Tuesday, April 30, 2024

SPECIAL ANALYSIS: Federal Air Marshals Fail to Assess Capabilities

The Transportation Security Administration’s (TSA) Office of Training and Development (OTD) assesses air marshals’ training needs using several information sources, but opportunities exist to obtain more feedback from air marshals on whether the training courses they must take met their needs.

OTD primarily assesses air marshals’ training needs by holding curriculum development and review conferences composed of OTD officials, training instructors and other subject matter experts. In assessing courses, conference participants use, among other things, the results of surveys that some air marshals complete on the effectiveness of their training. However, while OTD administers these surveys for air marshal candidates and newly graduated air marshals, it does not use them to obtain feedback from incumbent air marshals on the effectiveness of their annual recurrent training courses.

Systematically gathering feedback from incumbent air marshals would better position OTD to fully assess whether the training program is meeting air marshals’ needs. Additionally, among the training surveys OTD currently administer to air marshals, the response rates have been low. For example, among newly hired air marshals and their supervisors from 2009 through 2011—the last three full years in which the Federal Air Marshal Service (FAMS) hired air marshals—the survey response rates ranged from 16 to 38 percent. Until OTD takes steps to achieve sufficient response rates, OTD cannot be reasonably assured that the feedback it receives represents the full spectrum of views held by air marshals.

FAMS, within TSA, is the federal entity responsible for promoting confidence in the nation’s aviation system through deploying air marshals to protect US air carriers, airports, passengers and crews.

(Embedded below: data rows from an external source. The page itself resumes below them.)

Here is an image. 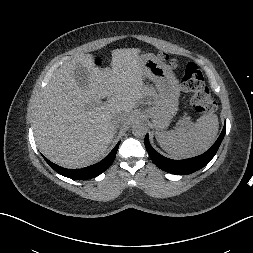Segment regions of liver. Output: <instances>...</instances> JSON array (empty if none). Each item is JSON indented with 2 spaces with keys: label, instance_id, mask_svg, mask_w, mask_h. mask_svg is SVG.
I'll return each instance as SVG.
<instances>
[{
  "label": "liver",
  "instance_id": "6515ba94",
  "mask_svg": "<svg viewBox=\"0 0 253 253\" xmlns=\"http://www.w3.org/2000/svg\"><path fill=\"white\" fill-rule=\"evenodd\" d=\"M139 49L112 52V70L82 55L60 66L39 94L33 110V131L40 151L52 162L77 169L97 162L112 143L116 114L129 117L149 95ZM86 68L88 85L81 89L74 73ZM104 104H97L102 98Z\"/></svg>",
  "mask_w": 253,
  "mask_h": 253
}]
</instances>
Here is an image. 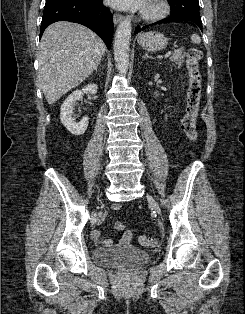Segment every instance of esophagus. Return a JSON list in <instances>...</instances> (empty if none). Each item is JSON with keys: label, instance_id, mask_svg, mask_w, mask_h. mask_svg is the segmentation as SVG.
Returning a JSON list of instances; mask_svg holds the SVG:
<instances>
[{"label": "esophagus", "instance_id": "1", "mask_svg": "<svg viewBox=\"0 0 245 314\" xmlns=\"http://www.w3.org/2000/svg\"><path fill=\"white\" fill-rule=\"evenodd\" d=\"M123 19V16L118 14V13H114L113 15V20L115 24H118L121 22V20Z\"/></svg>", "mask_w": 245, "mask_h": 314}]
</instances>
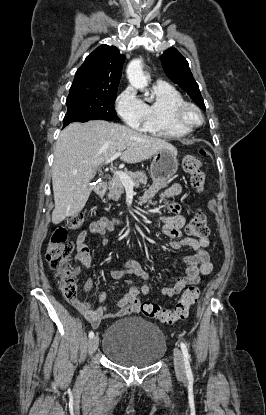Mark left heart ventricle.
<instances>
[{
  "mask_svg": "<svg viewBox=\"0 0 266 415\" xmlns=\"http://www.w3.org/2000/svg\"><path fill=\"white\" fill-rule=\"evenodd\" d=\"M189 118H190L192 121H196V120H197V116H196V114H195L194 112H190V113H189Z\"/></svg>",
  "mask_w": 266,
  "mask_h": 415,
  "instance_id": "1",
  "label": "left heart ventricle"
}]
</instances>
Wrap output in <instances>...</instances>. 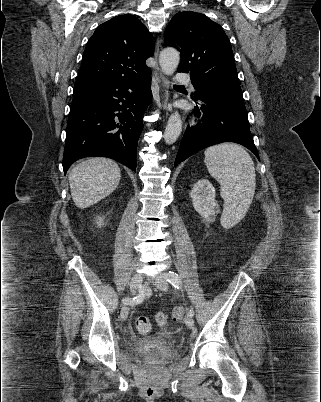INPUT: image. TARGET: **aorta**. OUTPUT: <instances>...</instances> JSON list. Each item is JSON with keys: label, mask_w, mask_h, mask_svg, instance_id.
I'll list each match as a JSON object with an SVG mask.
<instances>
[{"label": "aorta", "mask_w": 321, "mask_h": 402, "mask_svg": "<svg viewBox=\"0 0 321 402\" xmlns=\"http://www.w3.org/2000/svg\"><path fill=\"white\" fill-rule=\"evenodd\" d=\"M180 61V54L175 48H165L161 51L159 55V63L161 70L164 74L170 76L172 75ZM182 131V121L180 115L175 112L173 113L168 120L166 125V129L164 132V139L167 144H173L178 137L180 136Z\"/></svg>", "instance_id": "aorta-1"}]
</instances>
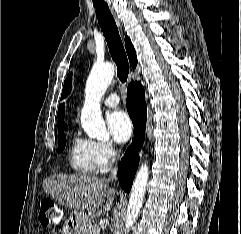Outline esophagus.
Here are the masks:
<instances>
[{
  "instance_id": "obj_1",
  "label": "esophagus",
  "mask_w": 241,
  "mask_h": 234,
  "mask_svg": "<svg viewBox=\"0 0 241 234\" xmlns=\"http://www.w3.org/2000/svg\"><path fill=\"white\" fill-rule=\"evenodd\" d=\"M116 22H117V25L120 27V29L122 30V26H121V23L118 19H116Z\"/></svg>"
}]
</instances>
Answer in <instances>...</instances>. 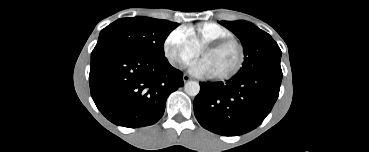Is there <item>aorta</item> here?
I'll list each match as a JSON object with an SVG mask.
<instances>
[{
  "label": "aorta",
  "instance_id": "762f6f07",
  "mask_svg": "<svg viewBox=\"0 0 369 152\" xmlns=\"http://www.w3.org/2000/svg\"><path fill=\"white\" fill-rule=\"evenodd\" d=\"M184 91L189 96H197L200 91V85L196 81H188L184 85Z\"/></svg>",
  "mask_w": 369,
  "mask_h": 152
}]
</instances>
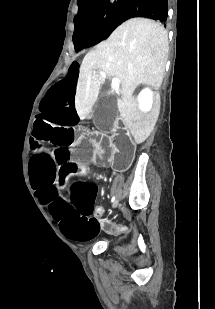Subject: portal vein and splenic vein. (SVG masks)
Returning a JSON list of instances; mask_svg holds the SVG:
<instances>
[{
    "label": "portal vein and splenic vein",
    "mask_w": 215,
    "mask_h": 309,
    "mask_svg": "<svg viewBox=\"0 0 215 309\" xmlns=\"http://www.w3.org/2000/svg\"><path fill=\"white\" fill-rule=\"evenodd\" d=\"M100 74L101 76H105V72H101V70H100ZM120 82L121 80H119V78H112L111 84L112 86H119Z\"/></svg>",
    "instance_id": "obj_1"
}]
</instances>
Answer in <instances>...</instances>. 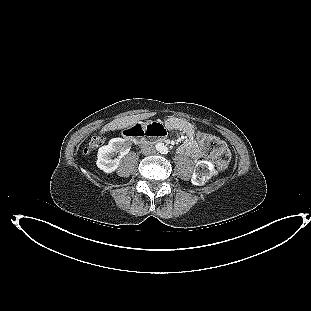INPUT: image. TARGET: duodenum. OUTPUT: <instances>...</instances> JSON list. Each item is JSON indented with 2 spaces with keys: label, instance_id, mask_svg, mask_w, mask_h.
<instances>
[{
  "label": "duodenum",
  "instance_id": "obj_1",
  "mask_svg": "<svg viewBox=\"0 0 311 311\" xmlns=\"http://www.w3.org/2000/svg\"><path fill=\"white\" fill-rule=\"evenodd\" d=\"M129 140L133 142L134 144H141L142 142H145L149 140L150 138H154L157 140H163L162 136L157 134L156 129H150V128H135L131 129L126 133ZM146 137V138H144Z\"/></svg>",
  "mask_w": 311,
  "mask_h": 311
}]
</instances>
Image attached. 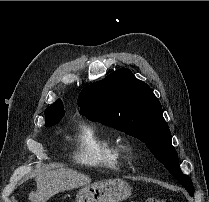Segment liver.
I'll return each mask as SVG.
<instances>
[{
	"label": "liver",
	"mask_w": 209,
	"mask_h": 202,
	"mask_svg": "<svg viewBox=\"0 0 209 202\" xmlns=\"http://www.w3.org/2000/svg\"><path fill=\"white\" fill-rule=\"evenodd\" d=\"M35 181L37 189L29 193V200L46 202L57 193L89 185L91 178L72 169L60 168L36 176Z\"/></svg>",
	"instance_id": "1"
}]
</instances>
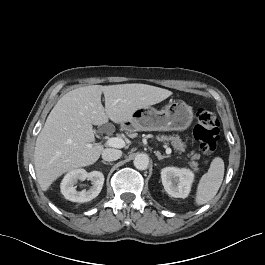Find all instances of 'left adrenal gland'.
Segmentation results:
<instances>
[{
    "label": "left adrenal gland",
    "mask_w": 265,
    "mask_h": 265,
    "mask_svg": "<svg viewBox=\"0 0 265 265\" xmlns=\"http://www.w3.org/2000/svg\"><path fill=\"white\" fill-rule=\"evenodd\" d=\"M154 153L157 156L158 160H162L164 158H169L170 157L169 155H161V153L159 151L154 152Z\"/></svg>",
    "instance_id": "a2214340"
}]
</instances>
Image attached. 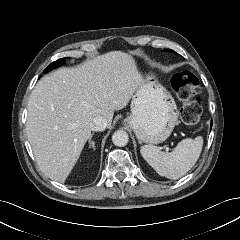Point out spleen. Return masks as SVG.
Instances as JSON below:
<instances>
[{
    "label": "spleen",
    "mask_w": 240,
    "mask_h": 240,
    "mask_svg": "<svg viewBox=\"0 0 240 240\" xmlns=\"http://www.w3.org/2000/svg\"><path fill=\"white\" fill-rule=\"evenodd\" d=\"M203 147L201 136L180 141L172 152H162L159 147L144 145L140 149L142 157L161 176L179 179L197 162Z\"/></svg>",
    "instance_id": "spleen-1"
}]
</instances>
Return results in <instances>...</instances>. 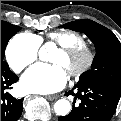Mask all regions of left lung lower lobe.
Returning a JSON list of instances; mask_svg holds the SVG:
<instances>
[{"label":"left lung lower lobe","instance_id":"obj_1","mask_svg":"<svg viewBox=\"0 0 121 121\" xmlns=\"http://www.w3.org/2000/svg\"><path fill=\"white\" fill-rule=\"evenodd\" d=\"M74 89L77 91L74 92ZM66 95H73L74 100H81L79 106H74L67 116L59 117V121H110L121 92L101 82L76 84Z\"/></svg>","mask_w":121,"mask_h":121}]
</instances>
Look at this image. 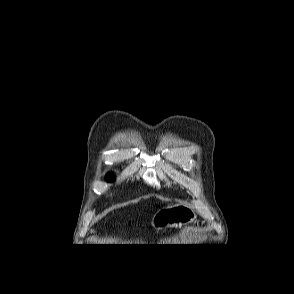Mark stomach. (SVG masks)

FAMS relies on its annual recurrent training program to ensure incumbent air marshals’ mission readiness, but additional actions could strengthen FAMS’s ability to do so. First, FAMS does not have complete and timely data on the extent to which air marshals have completed their recurrent training. For example, nearly one-quarter of all training records for calendar year 2014 had not been entered into FAMS’s training database within the required time period. Policies that specify who is responsible at the headquarters level for overseeing these activities could help FAMS ensure its data on air marshals’ recurrent training are accurate and up to date.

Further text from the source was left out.